By John Laird, Columbian editorial page editor

April 13, 2008

Keep in mind that this column about the national economy was written by a man who is not allowed anywhere near his own family’s finances. My wife and I could be millionaires or parked at the poor-farm gate, and I wouldn’t know the difference.

I relinquished control of our finances 30 years ago when I punctuated one of our monthly financial shouting matches with the poorly timed taunt: “And I suppose you could do better?”

We haven’t shouted about money since.

We have agreed that I am allowed to attend the closing of any mortgage transaction, where I ask questions that make everyone’s eyes roll and sign whatever papers are shoved in front of me. And I’m allowed to make impulsive decisions about my monthly allowance at the hardware store. But other than that, I don’t do diddly with the dinero. (I suspect many of you guys should convert to this same worry-free system.)

But let’s move on to the financial advice. A few noted economists say that America is in — or near — a recession. Oh, dear me.

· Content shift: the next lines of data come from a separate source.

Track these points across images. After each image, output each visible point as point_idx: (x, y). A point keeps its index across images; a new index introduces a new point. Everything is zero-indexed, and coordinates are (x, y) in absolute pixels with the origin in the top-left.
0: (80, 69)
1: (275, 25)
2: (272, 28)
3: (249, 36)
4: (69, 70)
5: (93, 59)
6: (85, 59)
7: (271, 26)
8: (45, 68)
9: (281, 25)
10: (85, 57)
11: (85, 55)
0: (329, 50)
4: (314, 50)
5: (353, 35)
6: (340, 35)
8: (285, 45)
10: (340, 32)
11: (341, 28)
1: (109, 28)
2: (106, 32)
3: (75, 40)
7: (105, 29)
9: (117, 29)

A recession is defined by some experts as two or more successive calendar quarters when a decline is seen in the gross domestic product. In the fourth quarter last year, GDP growth was a paltry 0.6 percent. The first-quarter GDP rate will be announced on April 30. Former Federal Reserve Chairman Alan Greenspan has said this financial crisis will be “the most wrenching since the end of the Second World War.”

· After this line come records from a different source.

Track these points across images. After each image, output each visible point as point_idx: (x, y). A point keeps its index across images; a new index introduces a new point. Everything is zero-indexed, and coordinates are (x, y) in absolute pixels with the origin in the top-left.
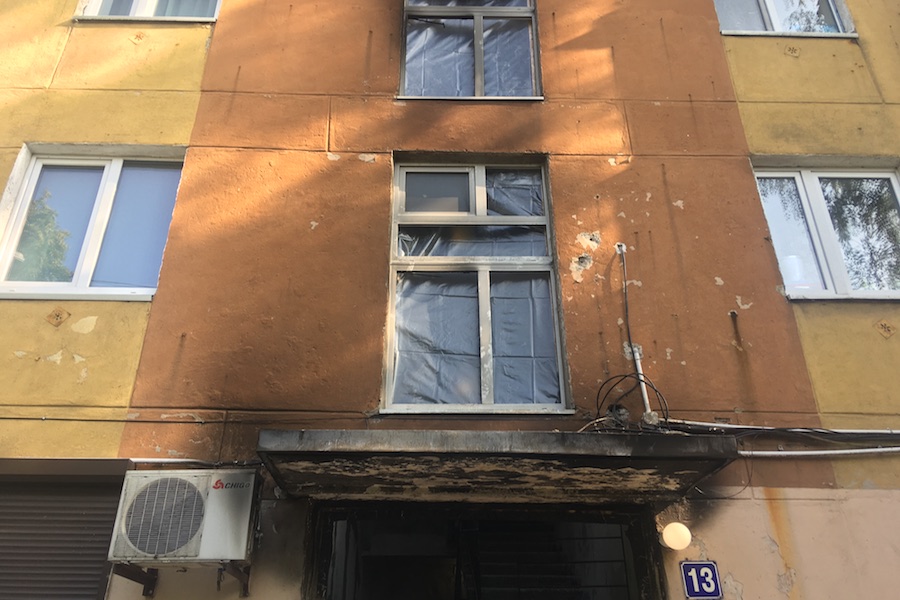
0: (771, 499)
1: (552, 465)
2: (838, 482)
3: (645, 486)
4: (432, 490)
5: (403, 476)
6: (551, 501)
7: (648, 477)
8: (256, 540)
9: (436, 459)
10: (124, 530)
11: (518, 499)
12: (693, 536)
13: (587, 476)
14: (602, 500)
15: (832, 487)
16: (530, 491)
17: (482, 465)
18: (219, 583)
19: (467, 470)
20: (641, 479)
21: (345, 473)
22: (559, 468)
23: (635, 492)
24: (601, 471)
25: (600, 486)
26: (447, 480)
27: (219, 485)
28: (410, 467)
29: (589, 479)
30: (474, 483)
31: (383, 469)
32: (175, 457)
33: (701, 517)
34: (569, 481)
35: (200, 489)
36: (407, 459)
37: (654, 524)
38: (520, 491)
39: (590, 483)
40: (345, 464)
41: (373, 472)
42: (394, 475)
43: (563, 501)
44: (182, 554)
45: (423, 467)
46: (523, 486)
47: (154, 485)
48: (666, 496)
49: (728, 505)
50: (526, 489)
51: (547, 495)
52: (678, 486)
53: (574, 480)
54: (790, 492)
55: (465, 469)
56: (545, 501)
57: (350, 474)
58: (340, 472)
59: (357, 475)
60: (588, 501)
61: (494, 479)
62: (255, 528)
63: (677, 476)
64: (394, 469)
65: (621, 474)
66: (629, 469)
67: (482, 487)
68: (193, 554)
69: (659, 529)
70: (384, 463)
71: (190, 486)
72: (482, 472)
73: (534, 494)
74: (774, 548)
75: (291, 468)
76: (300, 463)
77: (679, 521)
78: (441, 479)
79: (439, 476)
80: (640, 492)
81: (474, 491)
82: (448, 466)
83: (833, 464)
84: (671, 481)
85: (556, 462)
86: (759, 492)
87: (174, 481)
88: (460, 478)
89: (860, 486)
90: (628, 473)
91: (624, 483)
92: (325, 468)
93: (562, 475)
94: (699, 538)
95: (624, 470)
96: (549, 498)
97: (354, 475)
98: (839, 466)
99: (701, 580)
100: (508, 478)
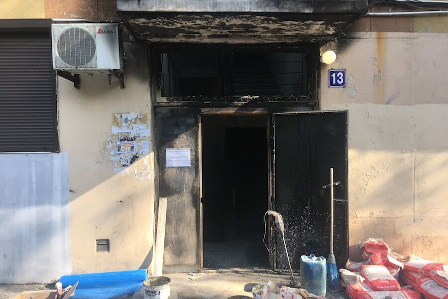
0: (379, 38)
1: (271, 20)
2: (415, 29)
3: (317, 32)
4: (209, 37)
5: (194, 28)
6: (269, 42)
7: (319, 26)
8: (124, 60)
9: (211, 17)
10: (58, 55)
11: (253, 41)
12: (337, 57)
13: (289, 27)
14: (295, 41)
15: (411, 32)
16: (259, 37)
17: (235, 20)
18: (109, 81)
19: (227, 24)
20: (316, 28)
21: (164, 26)
22: (274, 22)
23: (312, 36)
24: (296, 23)
25: (294, 33)
26: (217, 30)
27: (100, 32)
28: (198, 22)
29: (290, 28)
30: (230, 32)
31: (184, 23)
32: (75, 18)
33: (342, 48)
34: (279, 30)
35: (91, 33)
36: (196, 17)
37: (319, 52)
38: (254, 36)
39: (290, 31)
40: (164, 20)
41: (179, 25)
42: (189, 27)
43: (275, 42)
44: (89, 66)
45: (205, 22)
46: (256, 34)
47: (67, 31)
48: (327, 38)
49: (357, 42)
50: (257, 35)
51: (267, 38)
52: (334, 31)
53: (282, 29)
54: (390, 34)
55: (226, 23)
56: (266, 42)
57: (167, 27)
58: (161, 25)
59: (170, 27)
60: (288, 41)
61: (241, 29)
62: (122, 54)
63: (335, 25)
64: (189, 24)
65: (306, 25)
66: (311, 21)
67: (235, 35)
68: (94, 66)
69: (321, 55)
70: (184, 19)
71: (86, 32)
72: (235, 25)
73: (261, 38)
74: (375, 62)
75: (136, 23)
76: (140, 20)
77: (331, 50)
78: (214, 30)
79: (213, 28)
80: (315, 36)
81: (231, 37)
82: (217, 21)
83: (415, 19)
84: (331, 28)
85: (273, 18)
86: (374, 34)
87: (77, 29)
88: (224, 29)
89: (426, 31)
90: (310, 24)
91: (307, 30)
92: (153, 23)
93: (276, 26)
94: (340, 58)
95: (308, 22)
96: (268, 40)
97: (169, 27)
98: (417, 20)
99: (337, 78)
100: (248, 28)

While politicians and federal bean counters wrestle with solutions, I’ve got a recommendation for the rest of us. Talk this over with older people, a group that for some reason I find getting smaller and smaller. My father, who passed away in 1999, was my favorite older person. He was one of the most forward-thinking people I’ve known. For example, he embraced the Internet at the age of 84, and instead of shrinking with fear, he frolicked online with gusto. A second factor made him a worthy consultant. Each of us was 36 when our sons were born, so I knew that every time I looked at my son, my father had confronted a similar sight in me.

Senior survivors show the way

If he were still alive, Dad would be 95. I still talk to him on occasion, indirectly. You probably know people in their 90s. Talk to them about recessions, and their stories will likely resemble these:

* Using the definition described above, my father lived through seven recessions. People who are in their 90s today    have lived through eight, including the dot-com collapse in 2001-2003.

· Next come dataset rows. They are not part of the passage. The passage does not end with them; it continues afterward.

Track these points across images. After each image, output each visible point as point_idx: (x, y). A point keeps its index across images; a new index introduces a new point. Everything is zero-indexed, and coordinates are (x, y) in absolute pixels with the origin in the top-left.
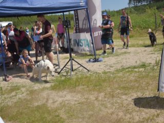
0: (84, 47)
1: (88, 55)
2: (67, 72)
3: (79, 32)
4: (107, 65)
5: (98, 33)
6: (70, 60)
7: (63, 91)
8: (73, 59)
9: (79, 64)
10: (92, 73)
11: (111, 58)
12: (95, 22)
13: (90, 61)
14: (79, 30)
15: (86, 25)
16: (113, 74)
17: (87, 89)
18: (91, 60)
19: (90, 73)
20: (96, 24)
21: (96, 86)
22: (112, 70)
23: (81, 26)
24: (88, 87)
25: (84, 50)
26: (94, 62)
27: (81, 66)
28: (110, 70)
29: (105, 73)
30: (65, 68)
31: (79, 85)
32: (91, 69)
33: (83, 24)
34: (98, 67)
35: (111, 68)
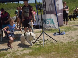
0: (49, 24)
1: (53, 30)
2: (40, 42)
3: (46, 14)
4: (69, 37)
5: (60, 14)
6: (42, 33)
7: (39, 56)
8: (45, 33)
9: (49, 36)
10: (58, 43)
11: (71, 32)
12: (58, 6)
13: (55, 34)
14: (46, 12)
15: (51, 8)
16: (75, 44)
17: (58, 54)
18: (57, 33)
19: (57, 43)
20: (58, 8)
21: (65, 52)
22: (74, 40)
23: (47, 10)
24: (58, 53)
25: (50, 27)
26: (58, 35)
27: (51, 37)
28: (72, 41)
29: (69, 43)
30: (38, 39)
31: (51, 52)
32: (57, 40)
33: (49, 8)
34: (63, 38)
35: (73, 39)
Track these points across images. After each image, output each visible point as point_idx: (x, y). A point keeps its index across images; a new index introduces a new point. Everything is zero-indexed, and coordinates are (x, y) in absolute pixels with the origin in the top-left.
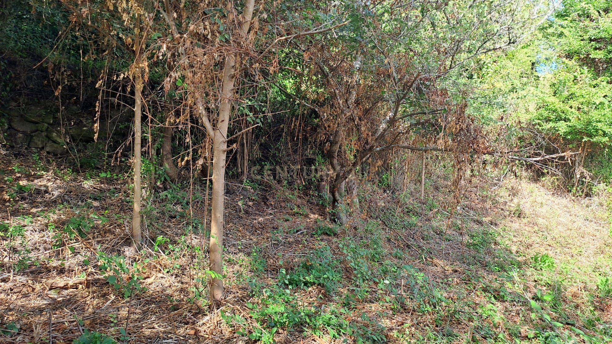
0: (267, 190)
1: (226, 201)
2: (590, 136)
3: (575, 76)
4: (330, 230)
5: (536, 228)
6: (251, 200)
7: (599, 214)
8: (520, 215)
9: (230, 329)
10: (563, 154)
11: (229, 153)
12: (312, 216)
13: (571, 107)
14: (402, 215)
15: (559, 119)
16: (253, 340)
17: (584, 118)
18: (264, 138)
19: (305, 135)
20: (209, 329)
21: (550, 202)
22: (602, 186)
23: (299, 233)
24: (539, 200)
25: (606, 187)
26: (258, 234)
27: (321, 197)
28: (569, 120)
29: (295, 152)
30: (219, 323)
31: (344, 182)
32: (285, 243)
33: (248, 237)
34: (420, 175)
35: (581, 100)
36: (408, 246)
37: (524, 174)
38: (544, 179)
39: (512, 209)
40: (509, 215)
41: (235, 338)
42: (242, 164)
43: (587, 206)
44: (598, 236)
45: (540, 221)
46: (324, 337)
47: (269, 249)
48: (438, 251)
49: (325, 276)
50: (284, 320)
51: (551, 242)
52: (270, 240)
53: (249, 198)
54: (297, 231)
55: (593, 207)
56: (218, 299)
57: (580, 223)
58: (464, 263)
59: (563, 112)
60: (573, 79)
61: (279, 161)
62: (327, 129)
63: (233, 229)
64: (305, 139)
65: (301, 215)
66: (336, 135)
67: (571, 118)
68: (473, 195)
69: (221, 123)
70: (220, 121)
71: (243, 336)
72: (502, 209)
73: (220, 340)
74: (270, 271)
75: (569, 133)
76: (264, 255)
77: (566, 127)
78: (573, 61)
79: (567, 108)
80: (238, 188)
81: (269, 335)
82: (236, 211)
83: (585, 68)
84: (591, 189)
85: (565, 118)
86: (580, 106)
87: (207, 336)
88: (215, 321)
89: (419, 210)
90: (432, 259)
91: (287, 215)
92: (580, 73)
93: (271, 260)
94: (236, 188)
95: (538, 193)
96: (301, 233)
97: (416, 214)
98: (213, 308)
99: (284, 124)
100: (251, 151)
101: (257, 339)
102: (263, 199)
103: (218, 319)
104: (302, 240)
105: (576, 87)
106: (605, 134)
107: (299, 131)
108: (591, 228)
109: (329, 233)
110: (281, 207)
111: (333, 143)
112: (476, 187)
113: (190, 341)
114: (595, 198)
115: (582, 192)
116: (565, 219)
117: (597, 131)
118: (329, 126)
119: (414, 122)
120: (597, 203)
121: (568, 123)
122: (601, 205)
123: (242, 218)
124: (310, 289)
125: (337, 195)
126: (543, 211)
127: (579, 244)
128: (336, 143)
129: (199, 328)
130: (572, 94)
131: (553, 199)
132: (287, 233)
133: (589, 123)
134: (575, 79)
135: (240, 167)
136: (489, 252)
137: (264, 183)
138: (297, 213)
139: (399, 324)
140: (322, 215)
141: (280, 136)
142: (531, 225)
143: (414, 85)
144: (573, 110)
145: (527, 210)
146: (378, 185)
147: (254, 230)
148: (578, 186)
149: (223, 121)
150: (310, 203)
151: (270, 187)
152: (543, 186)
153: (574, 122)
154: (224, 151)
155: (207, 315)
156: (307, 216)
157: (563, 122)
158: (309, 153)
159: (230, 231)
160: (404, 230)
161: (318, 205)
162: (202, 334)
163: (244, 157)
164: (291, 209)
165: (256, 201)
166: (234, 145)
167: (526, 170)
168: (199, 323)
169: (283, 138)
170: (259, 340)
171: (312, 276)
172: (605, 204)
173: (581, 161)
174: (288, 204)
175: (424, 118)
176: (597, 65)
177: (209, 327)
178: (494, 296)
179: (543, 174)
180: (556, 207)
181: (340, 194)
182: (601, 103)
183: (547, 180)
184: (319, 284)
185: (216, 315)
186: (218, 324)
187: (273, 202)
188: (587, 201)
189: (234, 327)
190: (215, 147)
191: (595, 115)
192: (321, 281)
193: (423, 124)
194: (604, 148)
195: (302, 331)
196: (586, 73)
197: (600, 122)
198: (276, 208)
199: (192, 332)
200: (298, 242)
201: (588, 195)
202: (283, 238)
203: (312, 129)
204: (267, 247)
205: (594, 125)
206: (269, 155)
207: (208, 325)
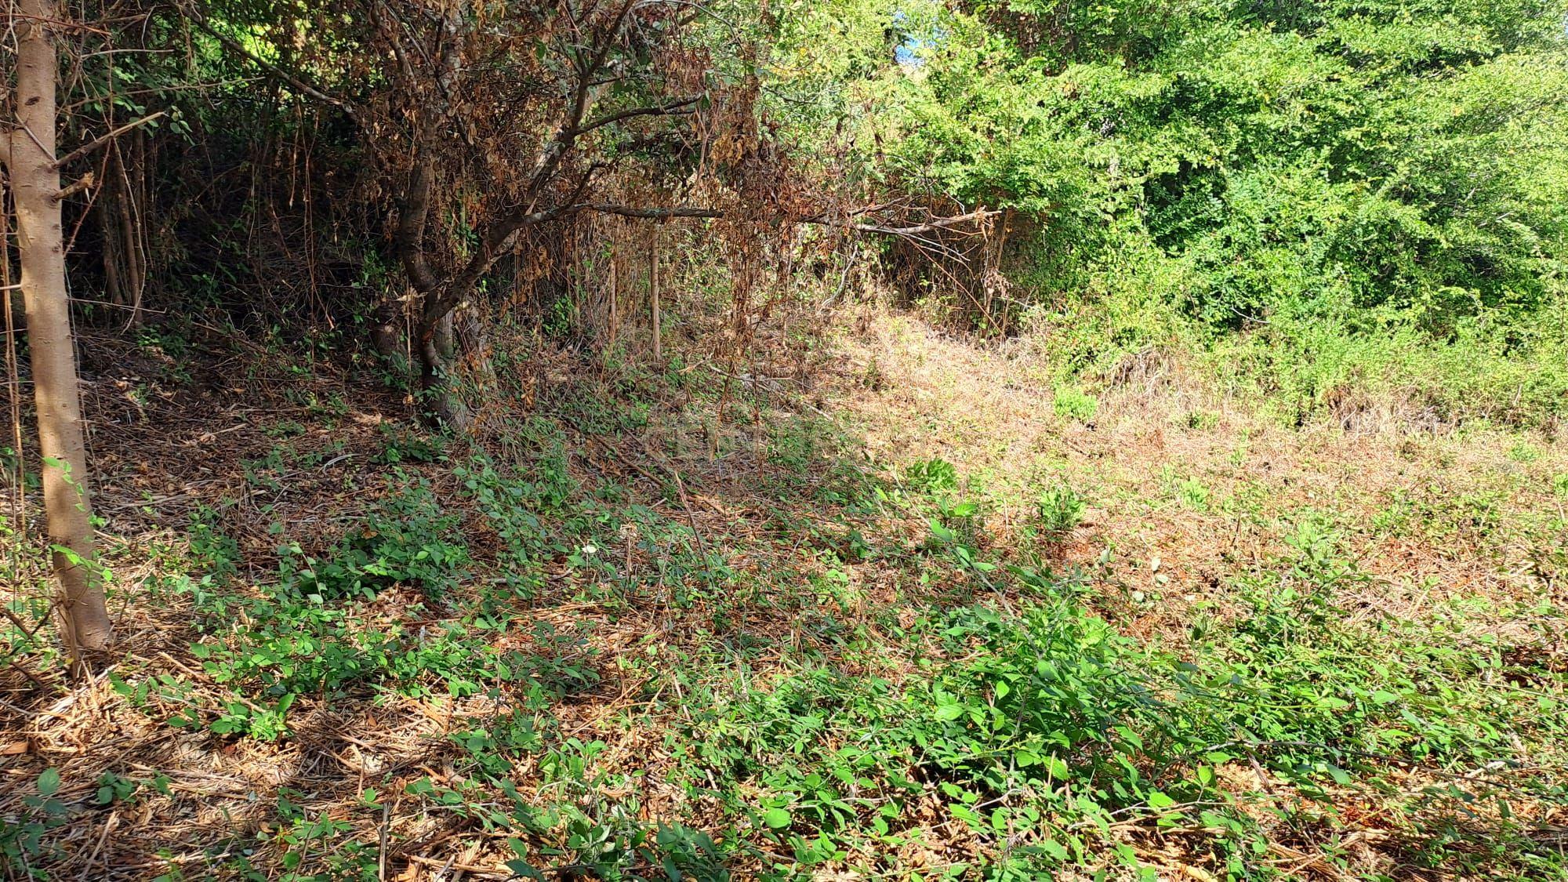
0: (217, 356)
1: (84, 393)
2: (1013, 196)
3: (980, 56)
4: (422, 447)
5: (913, 410)
6: (167, 384)
7: (1032, 372)
8: (876, 383)
9: (148, 720)
10: (969, 216)
11: (71, 209)
12: (366, 418)
13: (974, 129)
14: (611, 400)
15: (948, 158)
16: (225, 736)
17: (1001, 154)
18: (189, 202)
19: (321, 195)
20: (77, 731)
21: (936, 353)
22: (1037, 309)
23: (329, 463)
24: (914, 349)
25: (1044, 313)
26: (204, 476)
27: (386, 365)
28: (971, 160)
29: (294, 243)
30: (108, 708)
31: (450, 314)
32: (289, 493)
33: (171, 487)
34: (647, 303)
35: (994, 112)
36: (633, 472)
37: (881, 292)
38: (921, 302)
39: (859, 371)
40: (855, 386)
41: (168, 739)
42: (126, 284)
43: (1010, 358)
44: (1033, 417)
45: (921, 394)
46: (434, 699)
47: (242, 511)
48: (703, 477)
49: (422, 555)
50: (315, 674)
51: (944, 436)
52: (242, 486)
53: (160, 380)
54: (326, 459)
55: (1023, 357)
56: (96, 647)
57: (998, 392)
58: (766, 495)
59: (959, 143)
60: (975, 63)
61: (247, 271)
62: (388, 166)
63: (120, 469)
64: (321, 207)
65: (331, 416)
66: (413, 185)
67: (974, 156)
68: (775, 346)
69: (28, 108)
70: (24, 99)
71: (191, 730)
72: (840, 374)
73: (117, 752)
74: (254, 569)
75: (972, 190)
76: (231, 528)
77: (963, 175)
78: (975, 17)
79: (967, 130)
80: (119, 352)
81: (271, 714)
82: (124, 420)
83: (1000, 36)
84: (1016, 319)
85: (963, 154)
86: (992, 126)
87: (73, 750)
88: (95, 706)
89: (652, 388)
90: (693, 494)
91: (290, 421)
92: (989, 47)
93: (255, 542)
94: (114, 352)
95: (912, 337)
96: (338, 464)
97: (644, 396)
98: (83, 673)
99: (251, 161)
100: (152, 244)
101: (237, 730)
102: (207, 379)
103: (103, 698)
104: (342, 480)
105: (984, 80)
106: (1042, 193)
107: (301, 182)
108: (1020, 401)
109: (420, 456)
110: (267, 399)
111: (405, 209)
112: (780, 327)
113: (13, 771)
114: (1025, 339)
115: (1000, 326)
116: (968, 386)
117: (1026, 183)
118: (391, 160)
119: (628, 137)
120: (1028, 348)
121: (969, 167)
122: (1037, 351)
123: (144, 435)
124: (382, 595)
125: (433, 352)
126: (925, 372)
127: (998, 435)
128: (418, 206)
129: (42, 734)
130: (975, 98)
131: (942, 347)
132: (295, 467)
133: (1011, 165)
134: (981, 63)
135: (118, 290)
136: (818, 467)
137: (203, 335)
138: (321, 413)
139: (627, 640)
140: (393, 415)
141: (243, 196)
142: (903, 404)
143: (623, 29)
144: (978, 135)
145: (891, 370)
146: (544, 330)
147: (188, 468)
148: (991, 314)
149: (33, 101)
150: (355, 386)
151: (226, 345)
152: (921, 319)
153: (981, 165)
154: (54, 199)
155: (62, 696)
156: (348, 420)
157: (958, 163)
158: (339, 247)
159: (110, 475)
160: (619, 435)
161: (377, 388)
162: (53, 748)
163: (128, 262)
164: (300, 405)
165: (186, 388)
166: (88, 179)
167: (885, 283)
168: (38, 720)
169: (250, 203)
170: (243, 734)
171: (382, 562)
172: (1045, 349)
173: (995, 257)
174: (289, 391)
175: (653, 126)
176: (1023, 31)
177: (75, 726)
178: (838, 555)
179: (920, 292)
180: (950, 363)
181: (442, 351)
182: (1032, 121)
183: (928, 304)
184: (406, 582)
185: (94, 689)
186: (104, 712)
187: (241, 387)
188: (1007, 346)
189: (159, 712)
190: (19, 186)
191: (1022, 147)
192: (412, 572)
193: (650, 144)
194: (1041, 224)
195: (370, 695)
196: (1001, 46)
197: (1032, 163)
198: (252, 404)
199: (19, 747)
200: (330, 488)
201: (1011, 332)
202: (284, 482)
203: (338, 176)
204: (236, 506)
205: (1021, 170)
206: (211, 254)
207: (71, 720)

* Like many people who are in their 90s today, my father was too young to serve in World War I and too old for       World War II, but look at what happened six days after his 17th birthday: On Oct. 29, 1929, the stock market    crashed. “Black Tuesday” signaled the end of the Roarin’ Twenties. Tough times for the 17-year-old were just    beginning.

* Imagine turning 21 four years into a decadelong Depression, as my father did in 1933. Consider how tough it must  have been starting a career, and later a family. No time for anyone to whine. They were all too busy just getting by.

* As if the Depression weren’t tough enough for all Americans, factor in the Dust Bowl of 1930-1936. No wonder my father was dynamiting for oil in the jungles of South America. You took work wherever you could find it.

* Just about the time my father finally got control of his financial life, a post-Korean War recession arrived in 1953, when he was 40. He and my mother had three children younger than 7. Americans pressed on. They had no choice.

* When my father was 61 and pondering retirement, OPEC quadrupled oil prices. A 1973 recession was rooted in the very industry in which he worked. His pay was cut and retirement was delayed, but he was lucky to have a job.

* As he was retiring, another recession arrived in 1980. Again, bad timing.

* In his late 70s, my father saw his seventh recession in 1990.

What do we learn from talking to older people about recessions? Our main lesson is that their road has been a lot rougher than the one we travel today. And if my 401(k) takes a haymaker to the jaw, well, it’ll hurt for awhile, but only figuratively.

Instead of feeling sorry for ourselves, it’s far better to find motivation in the survival instincts of older Americans.